Jeremy Dickerson on the Titanic trade mark dispute

Jeremy Dickerson is an intellectual property lawyer at Hammond Suddards.

The Titanic has resurfaced in a three-cornered trade mark dispute between Harland & Wolff – the builders of the original ship which sank in 1912, chef Marco Pierre White – who has opened a restaurant in the same name, and Twentieth Century Fox – the makers of the multimillion dollar film.

Harland & Wolff are suing Marco Pierre White on the grounds of registered trade mark infringement, for using the name Titanic for his restaurant in the former Regent Palace Hotel, near Piccadilly Circus, and for items in his restaurant such as napkins and plates, which bear the name Titanic.

Interestingly, there is no claim for passing-off, as is usual in trade mark cases. Perhaps this is because the public is more likely to associate the restaurant with the film than the ship builders, and therefore Harland & Wolff would not be able to get the claim off the ground.

In a separate action, Twentieth Century Fox is applying to revoke the Titanic trade mark, on the grounds that it is devoid of distinctive character, is likely to deceive the public, that the application was made in bad faith, and that the mark is identical to an earlier mark.

The writ against Marco Pierre White, and the Originating Notice of Motion against Harland & Wolff, were issued within 10 days of each other, in late November and early December last year.

However, one of the litigants could use the fact that the Titanic brand name is causing such legal shenanigans to his own advantage.

It is likely that Twentieth Century Fox's revocation action will proceed faster through the courts than Harland & Wolff's infringement action.

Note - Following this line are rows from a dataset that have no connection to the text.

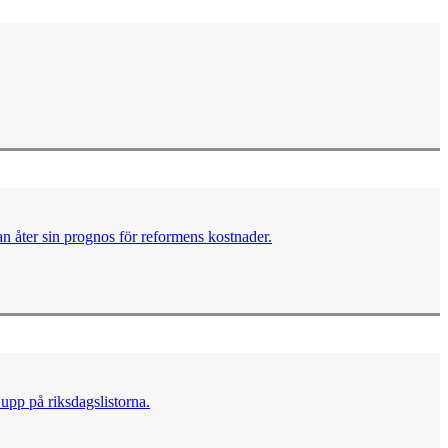
n åter sin prognos för reformens kostnader.
upp på riksdagslistorna.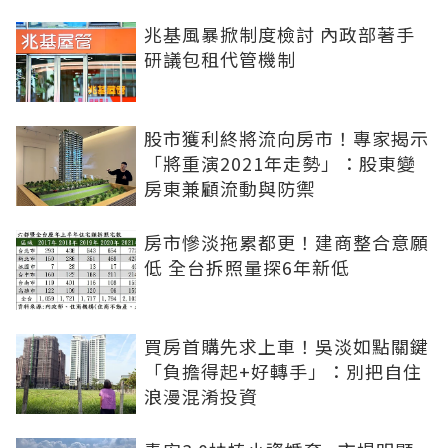
兆基風暴掀制度檢討 內政部著手
研議包租代管機制
股市獲利終將流向房市！專家揭示
「將重演2021年走勢」：股東變
房東兼顧流動與防禦
房市慘淡拖累都更！建商整合意願
低 全台拆照量探6年新低
買房首購先求上車！吳淡如點關鍵
「負擔得起+好轉手」：別把自住
浪漫混淆投資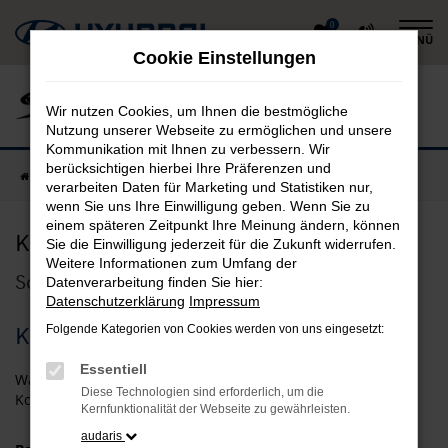
Zum
0
MENÜ
Hauptinhalt
Cookie Einstellungen
springen
Wir nutzen Cookies, um Ihnen die bestmögliche
Nutzung unserer Webseite zu ermöglichen und unsere
Kommunikation mit Ihnen zu verbessern. Wir
berücksichtigen hierbei Ihre Präferenzen und
Startseite
Schneider Gruppe
Kontakt
verarbeiten Daten für Marketing und Statistiken nur,
wenn Sie uns Ihre Einwilligung geben. Wenn Sie zu
einem späteren Zeitpunkt Ihre Meinung ändern, können
Kontakt
Sie die Einwilligung jederzeit für die Zukunft widerrufen.
Weitere Informationen zum Umfang der
Schreiben Sie uns Ihre Nachricht
Datenverarbeitung finden Sie hier:
Datenschutzerklärung
Impressum
Kontaktformular
Folgende Kategorien von Cookies werden von uns eingesetzt:
Essentiell
Wählen Sie bitte den entsprechenden Betreff für die
Diese Technologien sind erforderlich, um die
Kontaktanfrage
Kernfunktionalität der Webseite zu gewährleisten.
audaris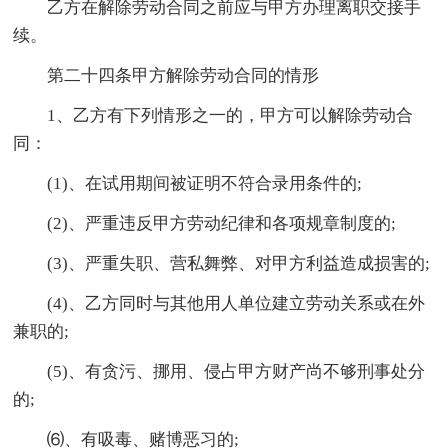
乙方在解除劳动合同之前应与甲方办理离职交接手
续。
第二十四条甲方解除劳动合同的情形
1、乙方有下列情形之一的，甲方可以解除劳动合
同：
(1)、在试用期间被证明不符合录用条件的;
(2)、严重违反甲方劳动纪律和各项规章制度的;
(3)、严重失职、营私舞弊、对甲方利益造成损害的;
(4)、乙方同时与其他用人单位建立劳动关系或在外
兼职的;
(5)、有贪污、挪用、侵占甲方财产尚不够刑事处分
的;
⑹、有吸毒、赌博恶习的;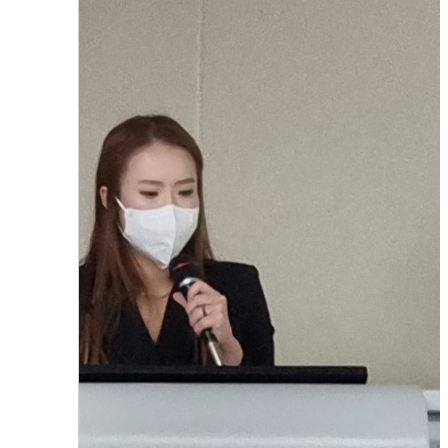
2022년도 4학년 이력서 및 자기소개서 특강
2023.08.01
함형진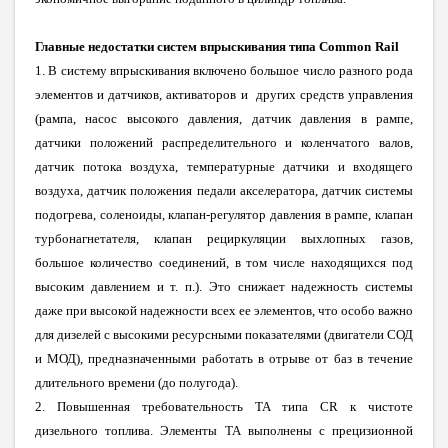
Главные недостатки систем впрыскивания типа
Common
Rail
1.
В
систему впрыскивания включено большое число разного рода
элементов и датчиков, активаторов и других средств управления
(рампа, насос высокого давления, датчик давления в рампе,
датчики положений распределительного и коленчатого валов,
датчик потока воздуха, температурные датчики и входящего
воздуха, датчик положения педали акселератора, датчик системы
подогрева, соленоиды, клапан-регулятор давления в рампе, клапан
турбонагнетателя, клапан рециркуляции выхлопных газов,
большое количество соединений, в том числе находящихся под
высоким давлением и т. п.). Это снижает надежность системы
даже при высокой надежности всех ее элементов, что особо важно
для дизелей с высокими ресурсными показателями (двигатели СОД
и МОД), предназначенными работать в отрыве от баз в течение
длительного времени (до полугода).
2. Повышенная требовательность ТА типа CR к чистоте
дизельного топлива. Элементы ТА выполнены с прецизионной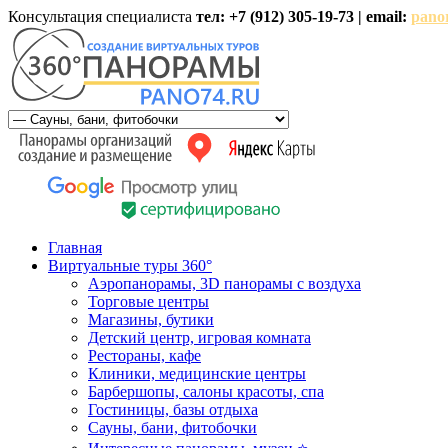
Консультация специалиста
тел: +7 (912) 305-19-73 | email:
pano
Главная
Виртуальные туры 360°
Аэропанорамы, 3D панорамы с воздуха
Торговые центры
Магазины, бутики
Детский центр, игровая комната
Рестораны, кафе
Клиники, медицинские центры
Барбершопы, салоны красоты, спа
Гостиницы, базы отдыха
Сауны, бани, фитобочки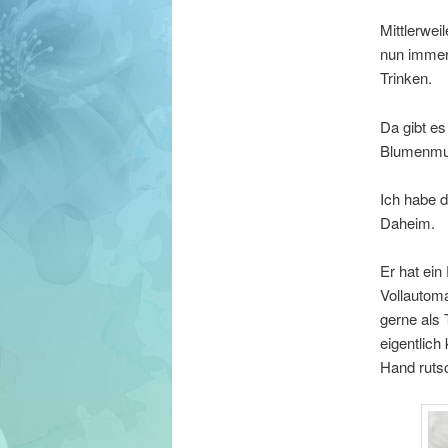
Mittlerwei
nun immer
Trinken.
Da gibt es
Blumenmust
Ich habe 
Daheim.
Er hat ei
Vollautoma
gerne als 
eigentlich
Hand rutsc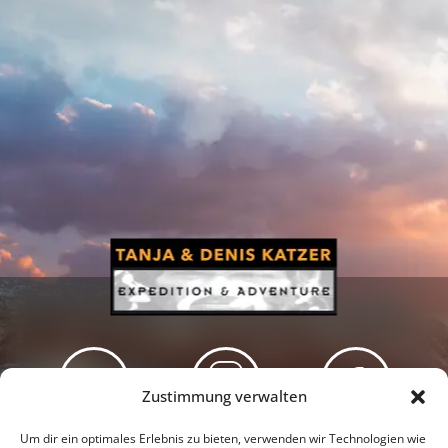
Zustimmung verwalten
Newsletter
Podcast
Facebook
Um dir ein optimales Erlebnis zu bieten, verwenden wir Technologien wie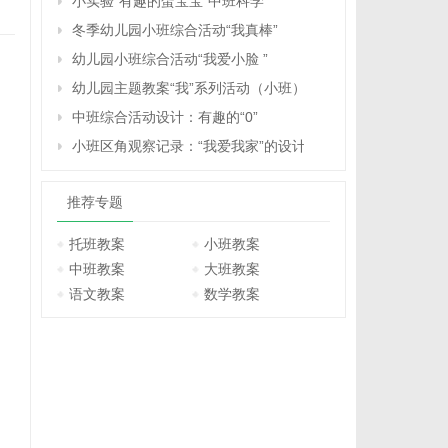
小实验“有趣的蛋宝宝”中班科学
冬季幼儿园小班综合活动“我真棒”
幼儿园小班综合活动“我爱小脸 ”
幼儿园主题教案“我”系列活动（小班）
中班综合活动设计：有趣的“0”
小班区角观察记录：“我爱我家”的设计与反思
推荐专题
托班教案
小班教案
中班教案
大班教案
语文教案
数学教案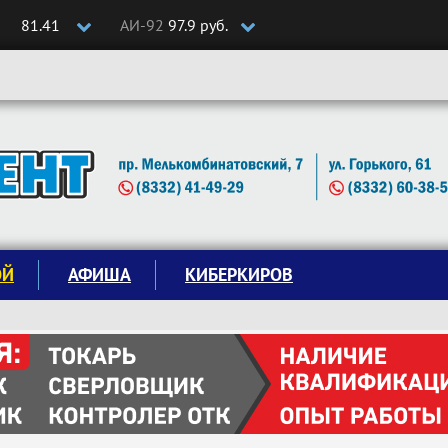
81.41
АИ-92
97.9 руб.
ОЙ
АФИША
КИБЕРКИРОВ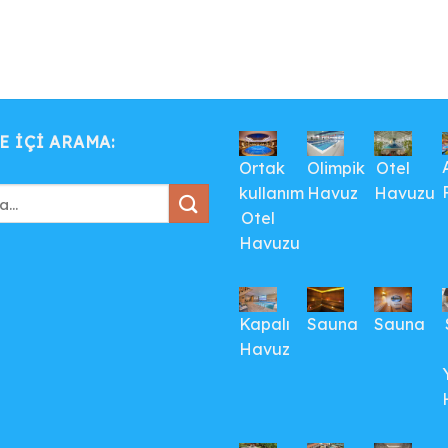
E IÇI ARAMA:
Ortak
Olimpik
Otel
kullanım
Havuz
Havuzu
Otel
Havuzu
Kapalı
Sauna
Sauna
Havuz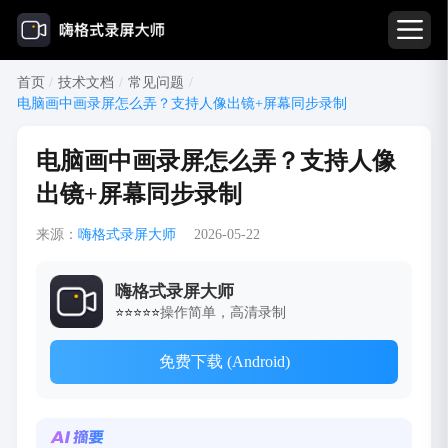
首页
/
技术文档
/
常见问题
/
电脑画中画录屏怎么弄？支持人像出镜+屏幕同步录制
电脑画中画录屏怎么弄？支持人像
出镜+屏幕同步录制
来源：
嗨格式录屏大师
2026-05-22
嗨格式录屏大师
操作简单，高清录制
⭐⭐⭐⭐⭐
免费下载 (Android)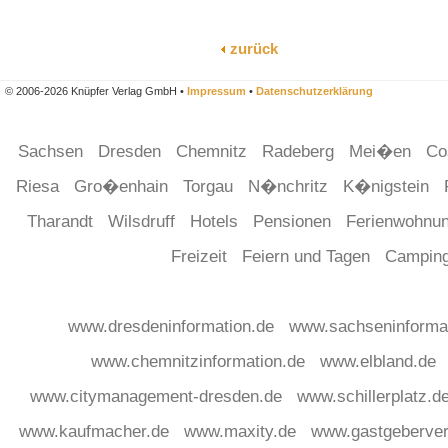
zurück
© 2006-2026 Knüpfer Verlag GmbH •
Impressum
•
Datenschutzerklärung
Sachsen
Dresden
Chemnitz
Radeberg
Mei�en
Co
Riesa
Gro�enhain
Torgau
N�nchritz
K�nigstein
Tharandt
Wilsdruff
Hotels
Pensionen
Ferienwohnu
Freizeit
Feiern und Tagen
Campin
www.dresdeninformation.de
www.sachseninforma
www.chemnitzinformation.de
www.elbland.de
www.citymanagement-dresden.de
www.schillerplatz.d
www.kaufmacher.de
www.maxity.de
www.gastgeberver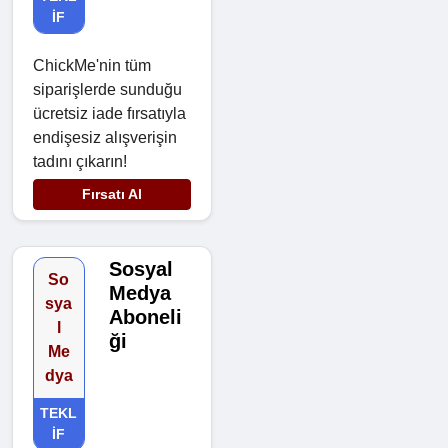
IF
ChickMe'nin tüm
siparişlerde sunduğu
ücretsiz iade fırsatıyla
endişesiz alışverişin
tadını çıkarın!
Fırsatı Al
Sosyal
So
Medya
sya
Aboneli
l
ği
Me
dya
TEKL
IF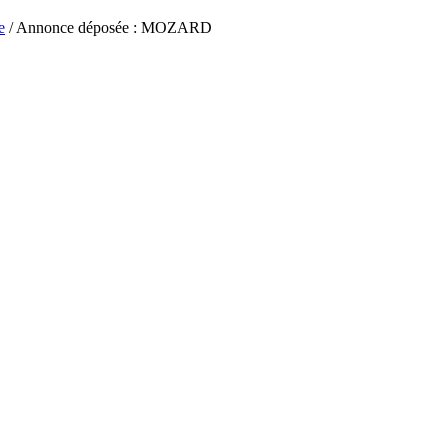
e
/ Annonce déposée : MOZARD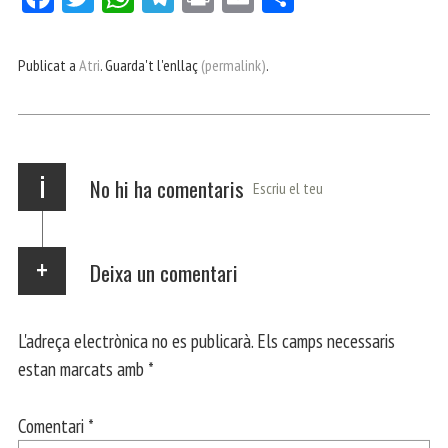
ce
itt
ha
le
nt
m
m
bo
er
ts
gr
ail
pa
Publicat a
Atri
. Guarda't l'enllaç
(permalink)
.
ok
Ap
a
rt
p
m
ei
x
i
No hi ha comentaris
Escriu el teu
Deixa un comentari
L'adreça electrònica no es publicarà.
Els camps necessaris
estan marcats amb
*
Comentari
*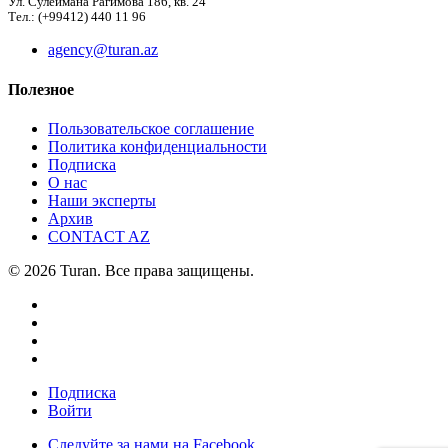
Ул. Сулеймана Рагимова 186, кв. 24
Тел.: (+99412) 440 11 96
agency@turan.az
Полезное
Пользовательское соглашение
Политика конфиденциальности
Подписка
О нас
Наши эксперты
Архив
CONTACT AZ
© 2026 Turan. Все права защищены.
Подписка
Войти
Следуйте за нами на Facebook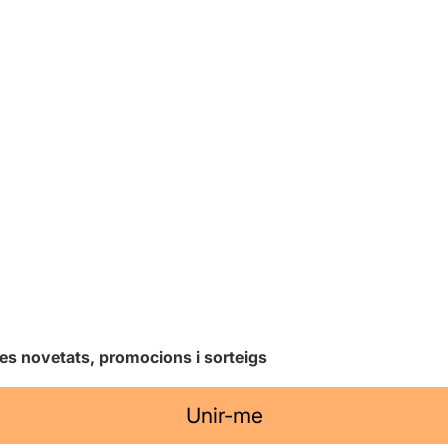
les novetats, promocions i sorteigs
Unir-me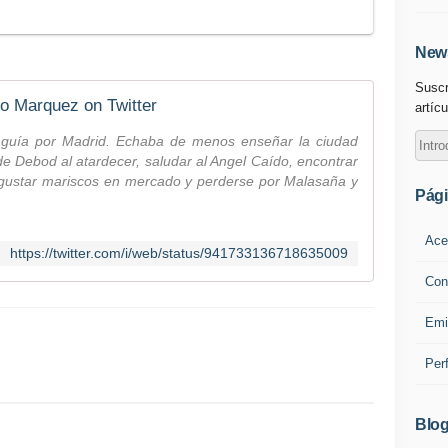
News
Suscr
io Marquez on Twitter
artícu
 guía por Madrid. Echaba de menos enseñar la ciudad
de Debod al atardecer, saludar al Angel Caído, encontrar
degustar mariscos en mercado y perderse por Malasaña y
Pág
Ace
https://twitter.com/i/web/status/941733136718635009
Con
Emi
Per
Blog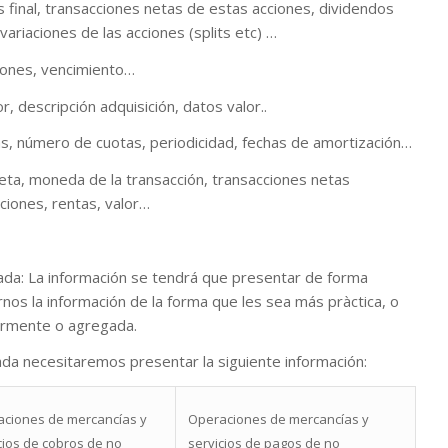
dos final, transacciones netas de estas acciones, dividendos
 variaciones de las acciones (splits etc) …
ciones, vencimiento…
, descripción adquisición, datos valor..
s, número de cuotas, periodicidad, fechas de amortización…
eta, moneda de la transacción, transacciones netas
ciones, rentas, valor…
icada: La información se tendrá que presentar de forma
nos la información de la forma que les sea más pràctica, o
iormente o agregada.
ada necesitaremos presentar la siguiente información:
ciones de mercancías y
Operaciones de mercancías y
cios de cobros de no
servicios de pagos de no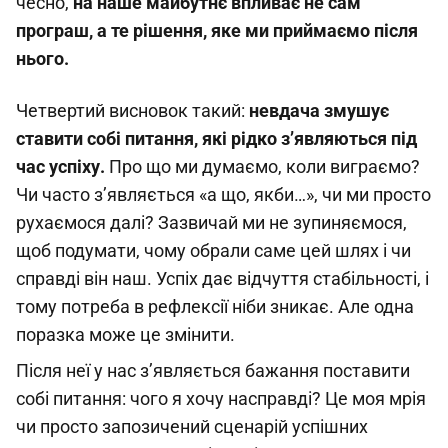
чесно,
на наше майбутнє впливає не сам
програш, а те рішення, яке ми приймаємо після
нього.
Четвертий висновок такий:
невдача змушує
ставити собі питання, які рідко з’являються під
час успіху.
Про що ми думаємо, коли виграємо?
Чи часто з’являється «а що, якби…», чи ми просто
рухаємося далі? Зазвичай ми не зупиняємося,
щоб подумати, чому обрали саме цей шлях і чи
справді він наш. Успіх дає відчуття стабільності, і
тому потреба в рефлексії ніби зникає. Але одна
поразка може це змінити.
Після неї у нас з’являється бажання поставити
собі питання: чого я хочу насправді? Це моя мрія
чи просто запозичений сценарій успішних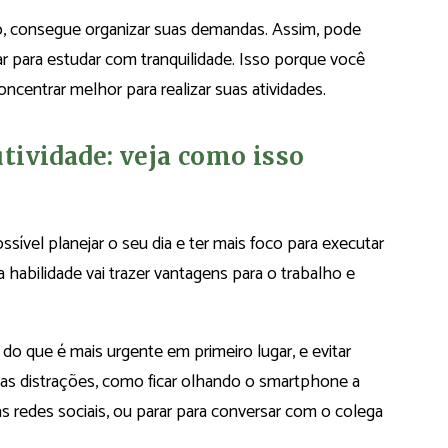
, consegue organizar suas demandas. Assim, pode
ar para estudar com tranquilidade. Isso porque você
oncentrar melhor para realizar suas atividades.
tividade: veja como isso
sível planejar o seu dia e ter mais foco para executar
habilidade vai trazer vantagens para o trabalho e
 do que é mais urgente em primeiro lugar, e evitar
e das distrações, como ficar olhando o smartphone a
 redes sociais, ou parar para conversar com o colega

This could be very fortunate for Marco Pierre White, since he is likely to be able to have someone else – Twentieth Century Fox – fund what could effectively be his own counterclaim for revocation of the trade mark which, if successful, will knock out the claim for infringement.

It is unusual for a trade mark to be given for a word on its own which is employed in common usage. generally, if a common word is to be used as a trade mark it must be expressed with some distinctive typography or used together with a distinctive logo.

The Titanic – record-breaking film of 1998, tragedy at sea and London restaurant – is therefore set to hit the headlines again in 1999 in the form of a legal thriller.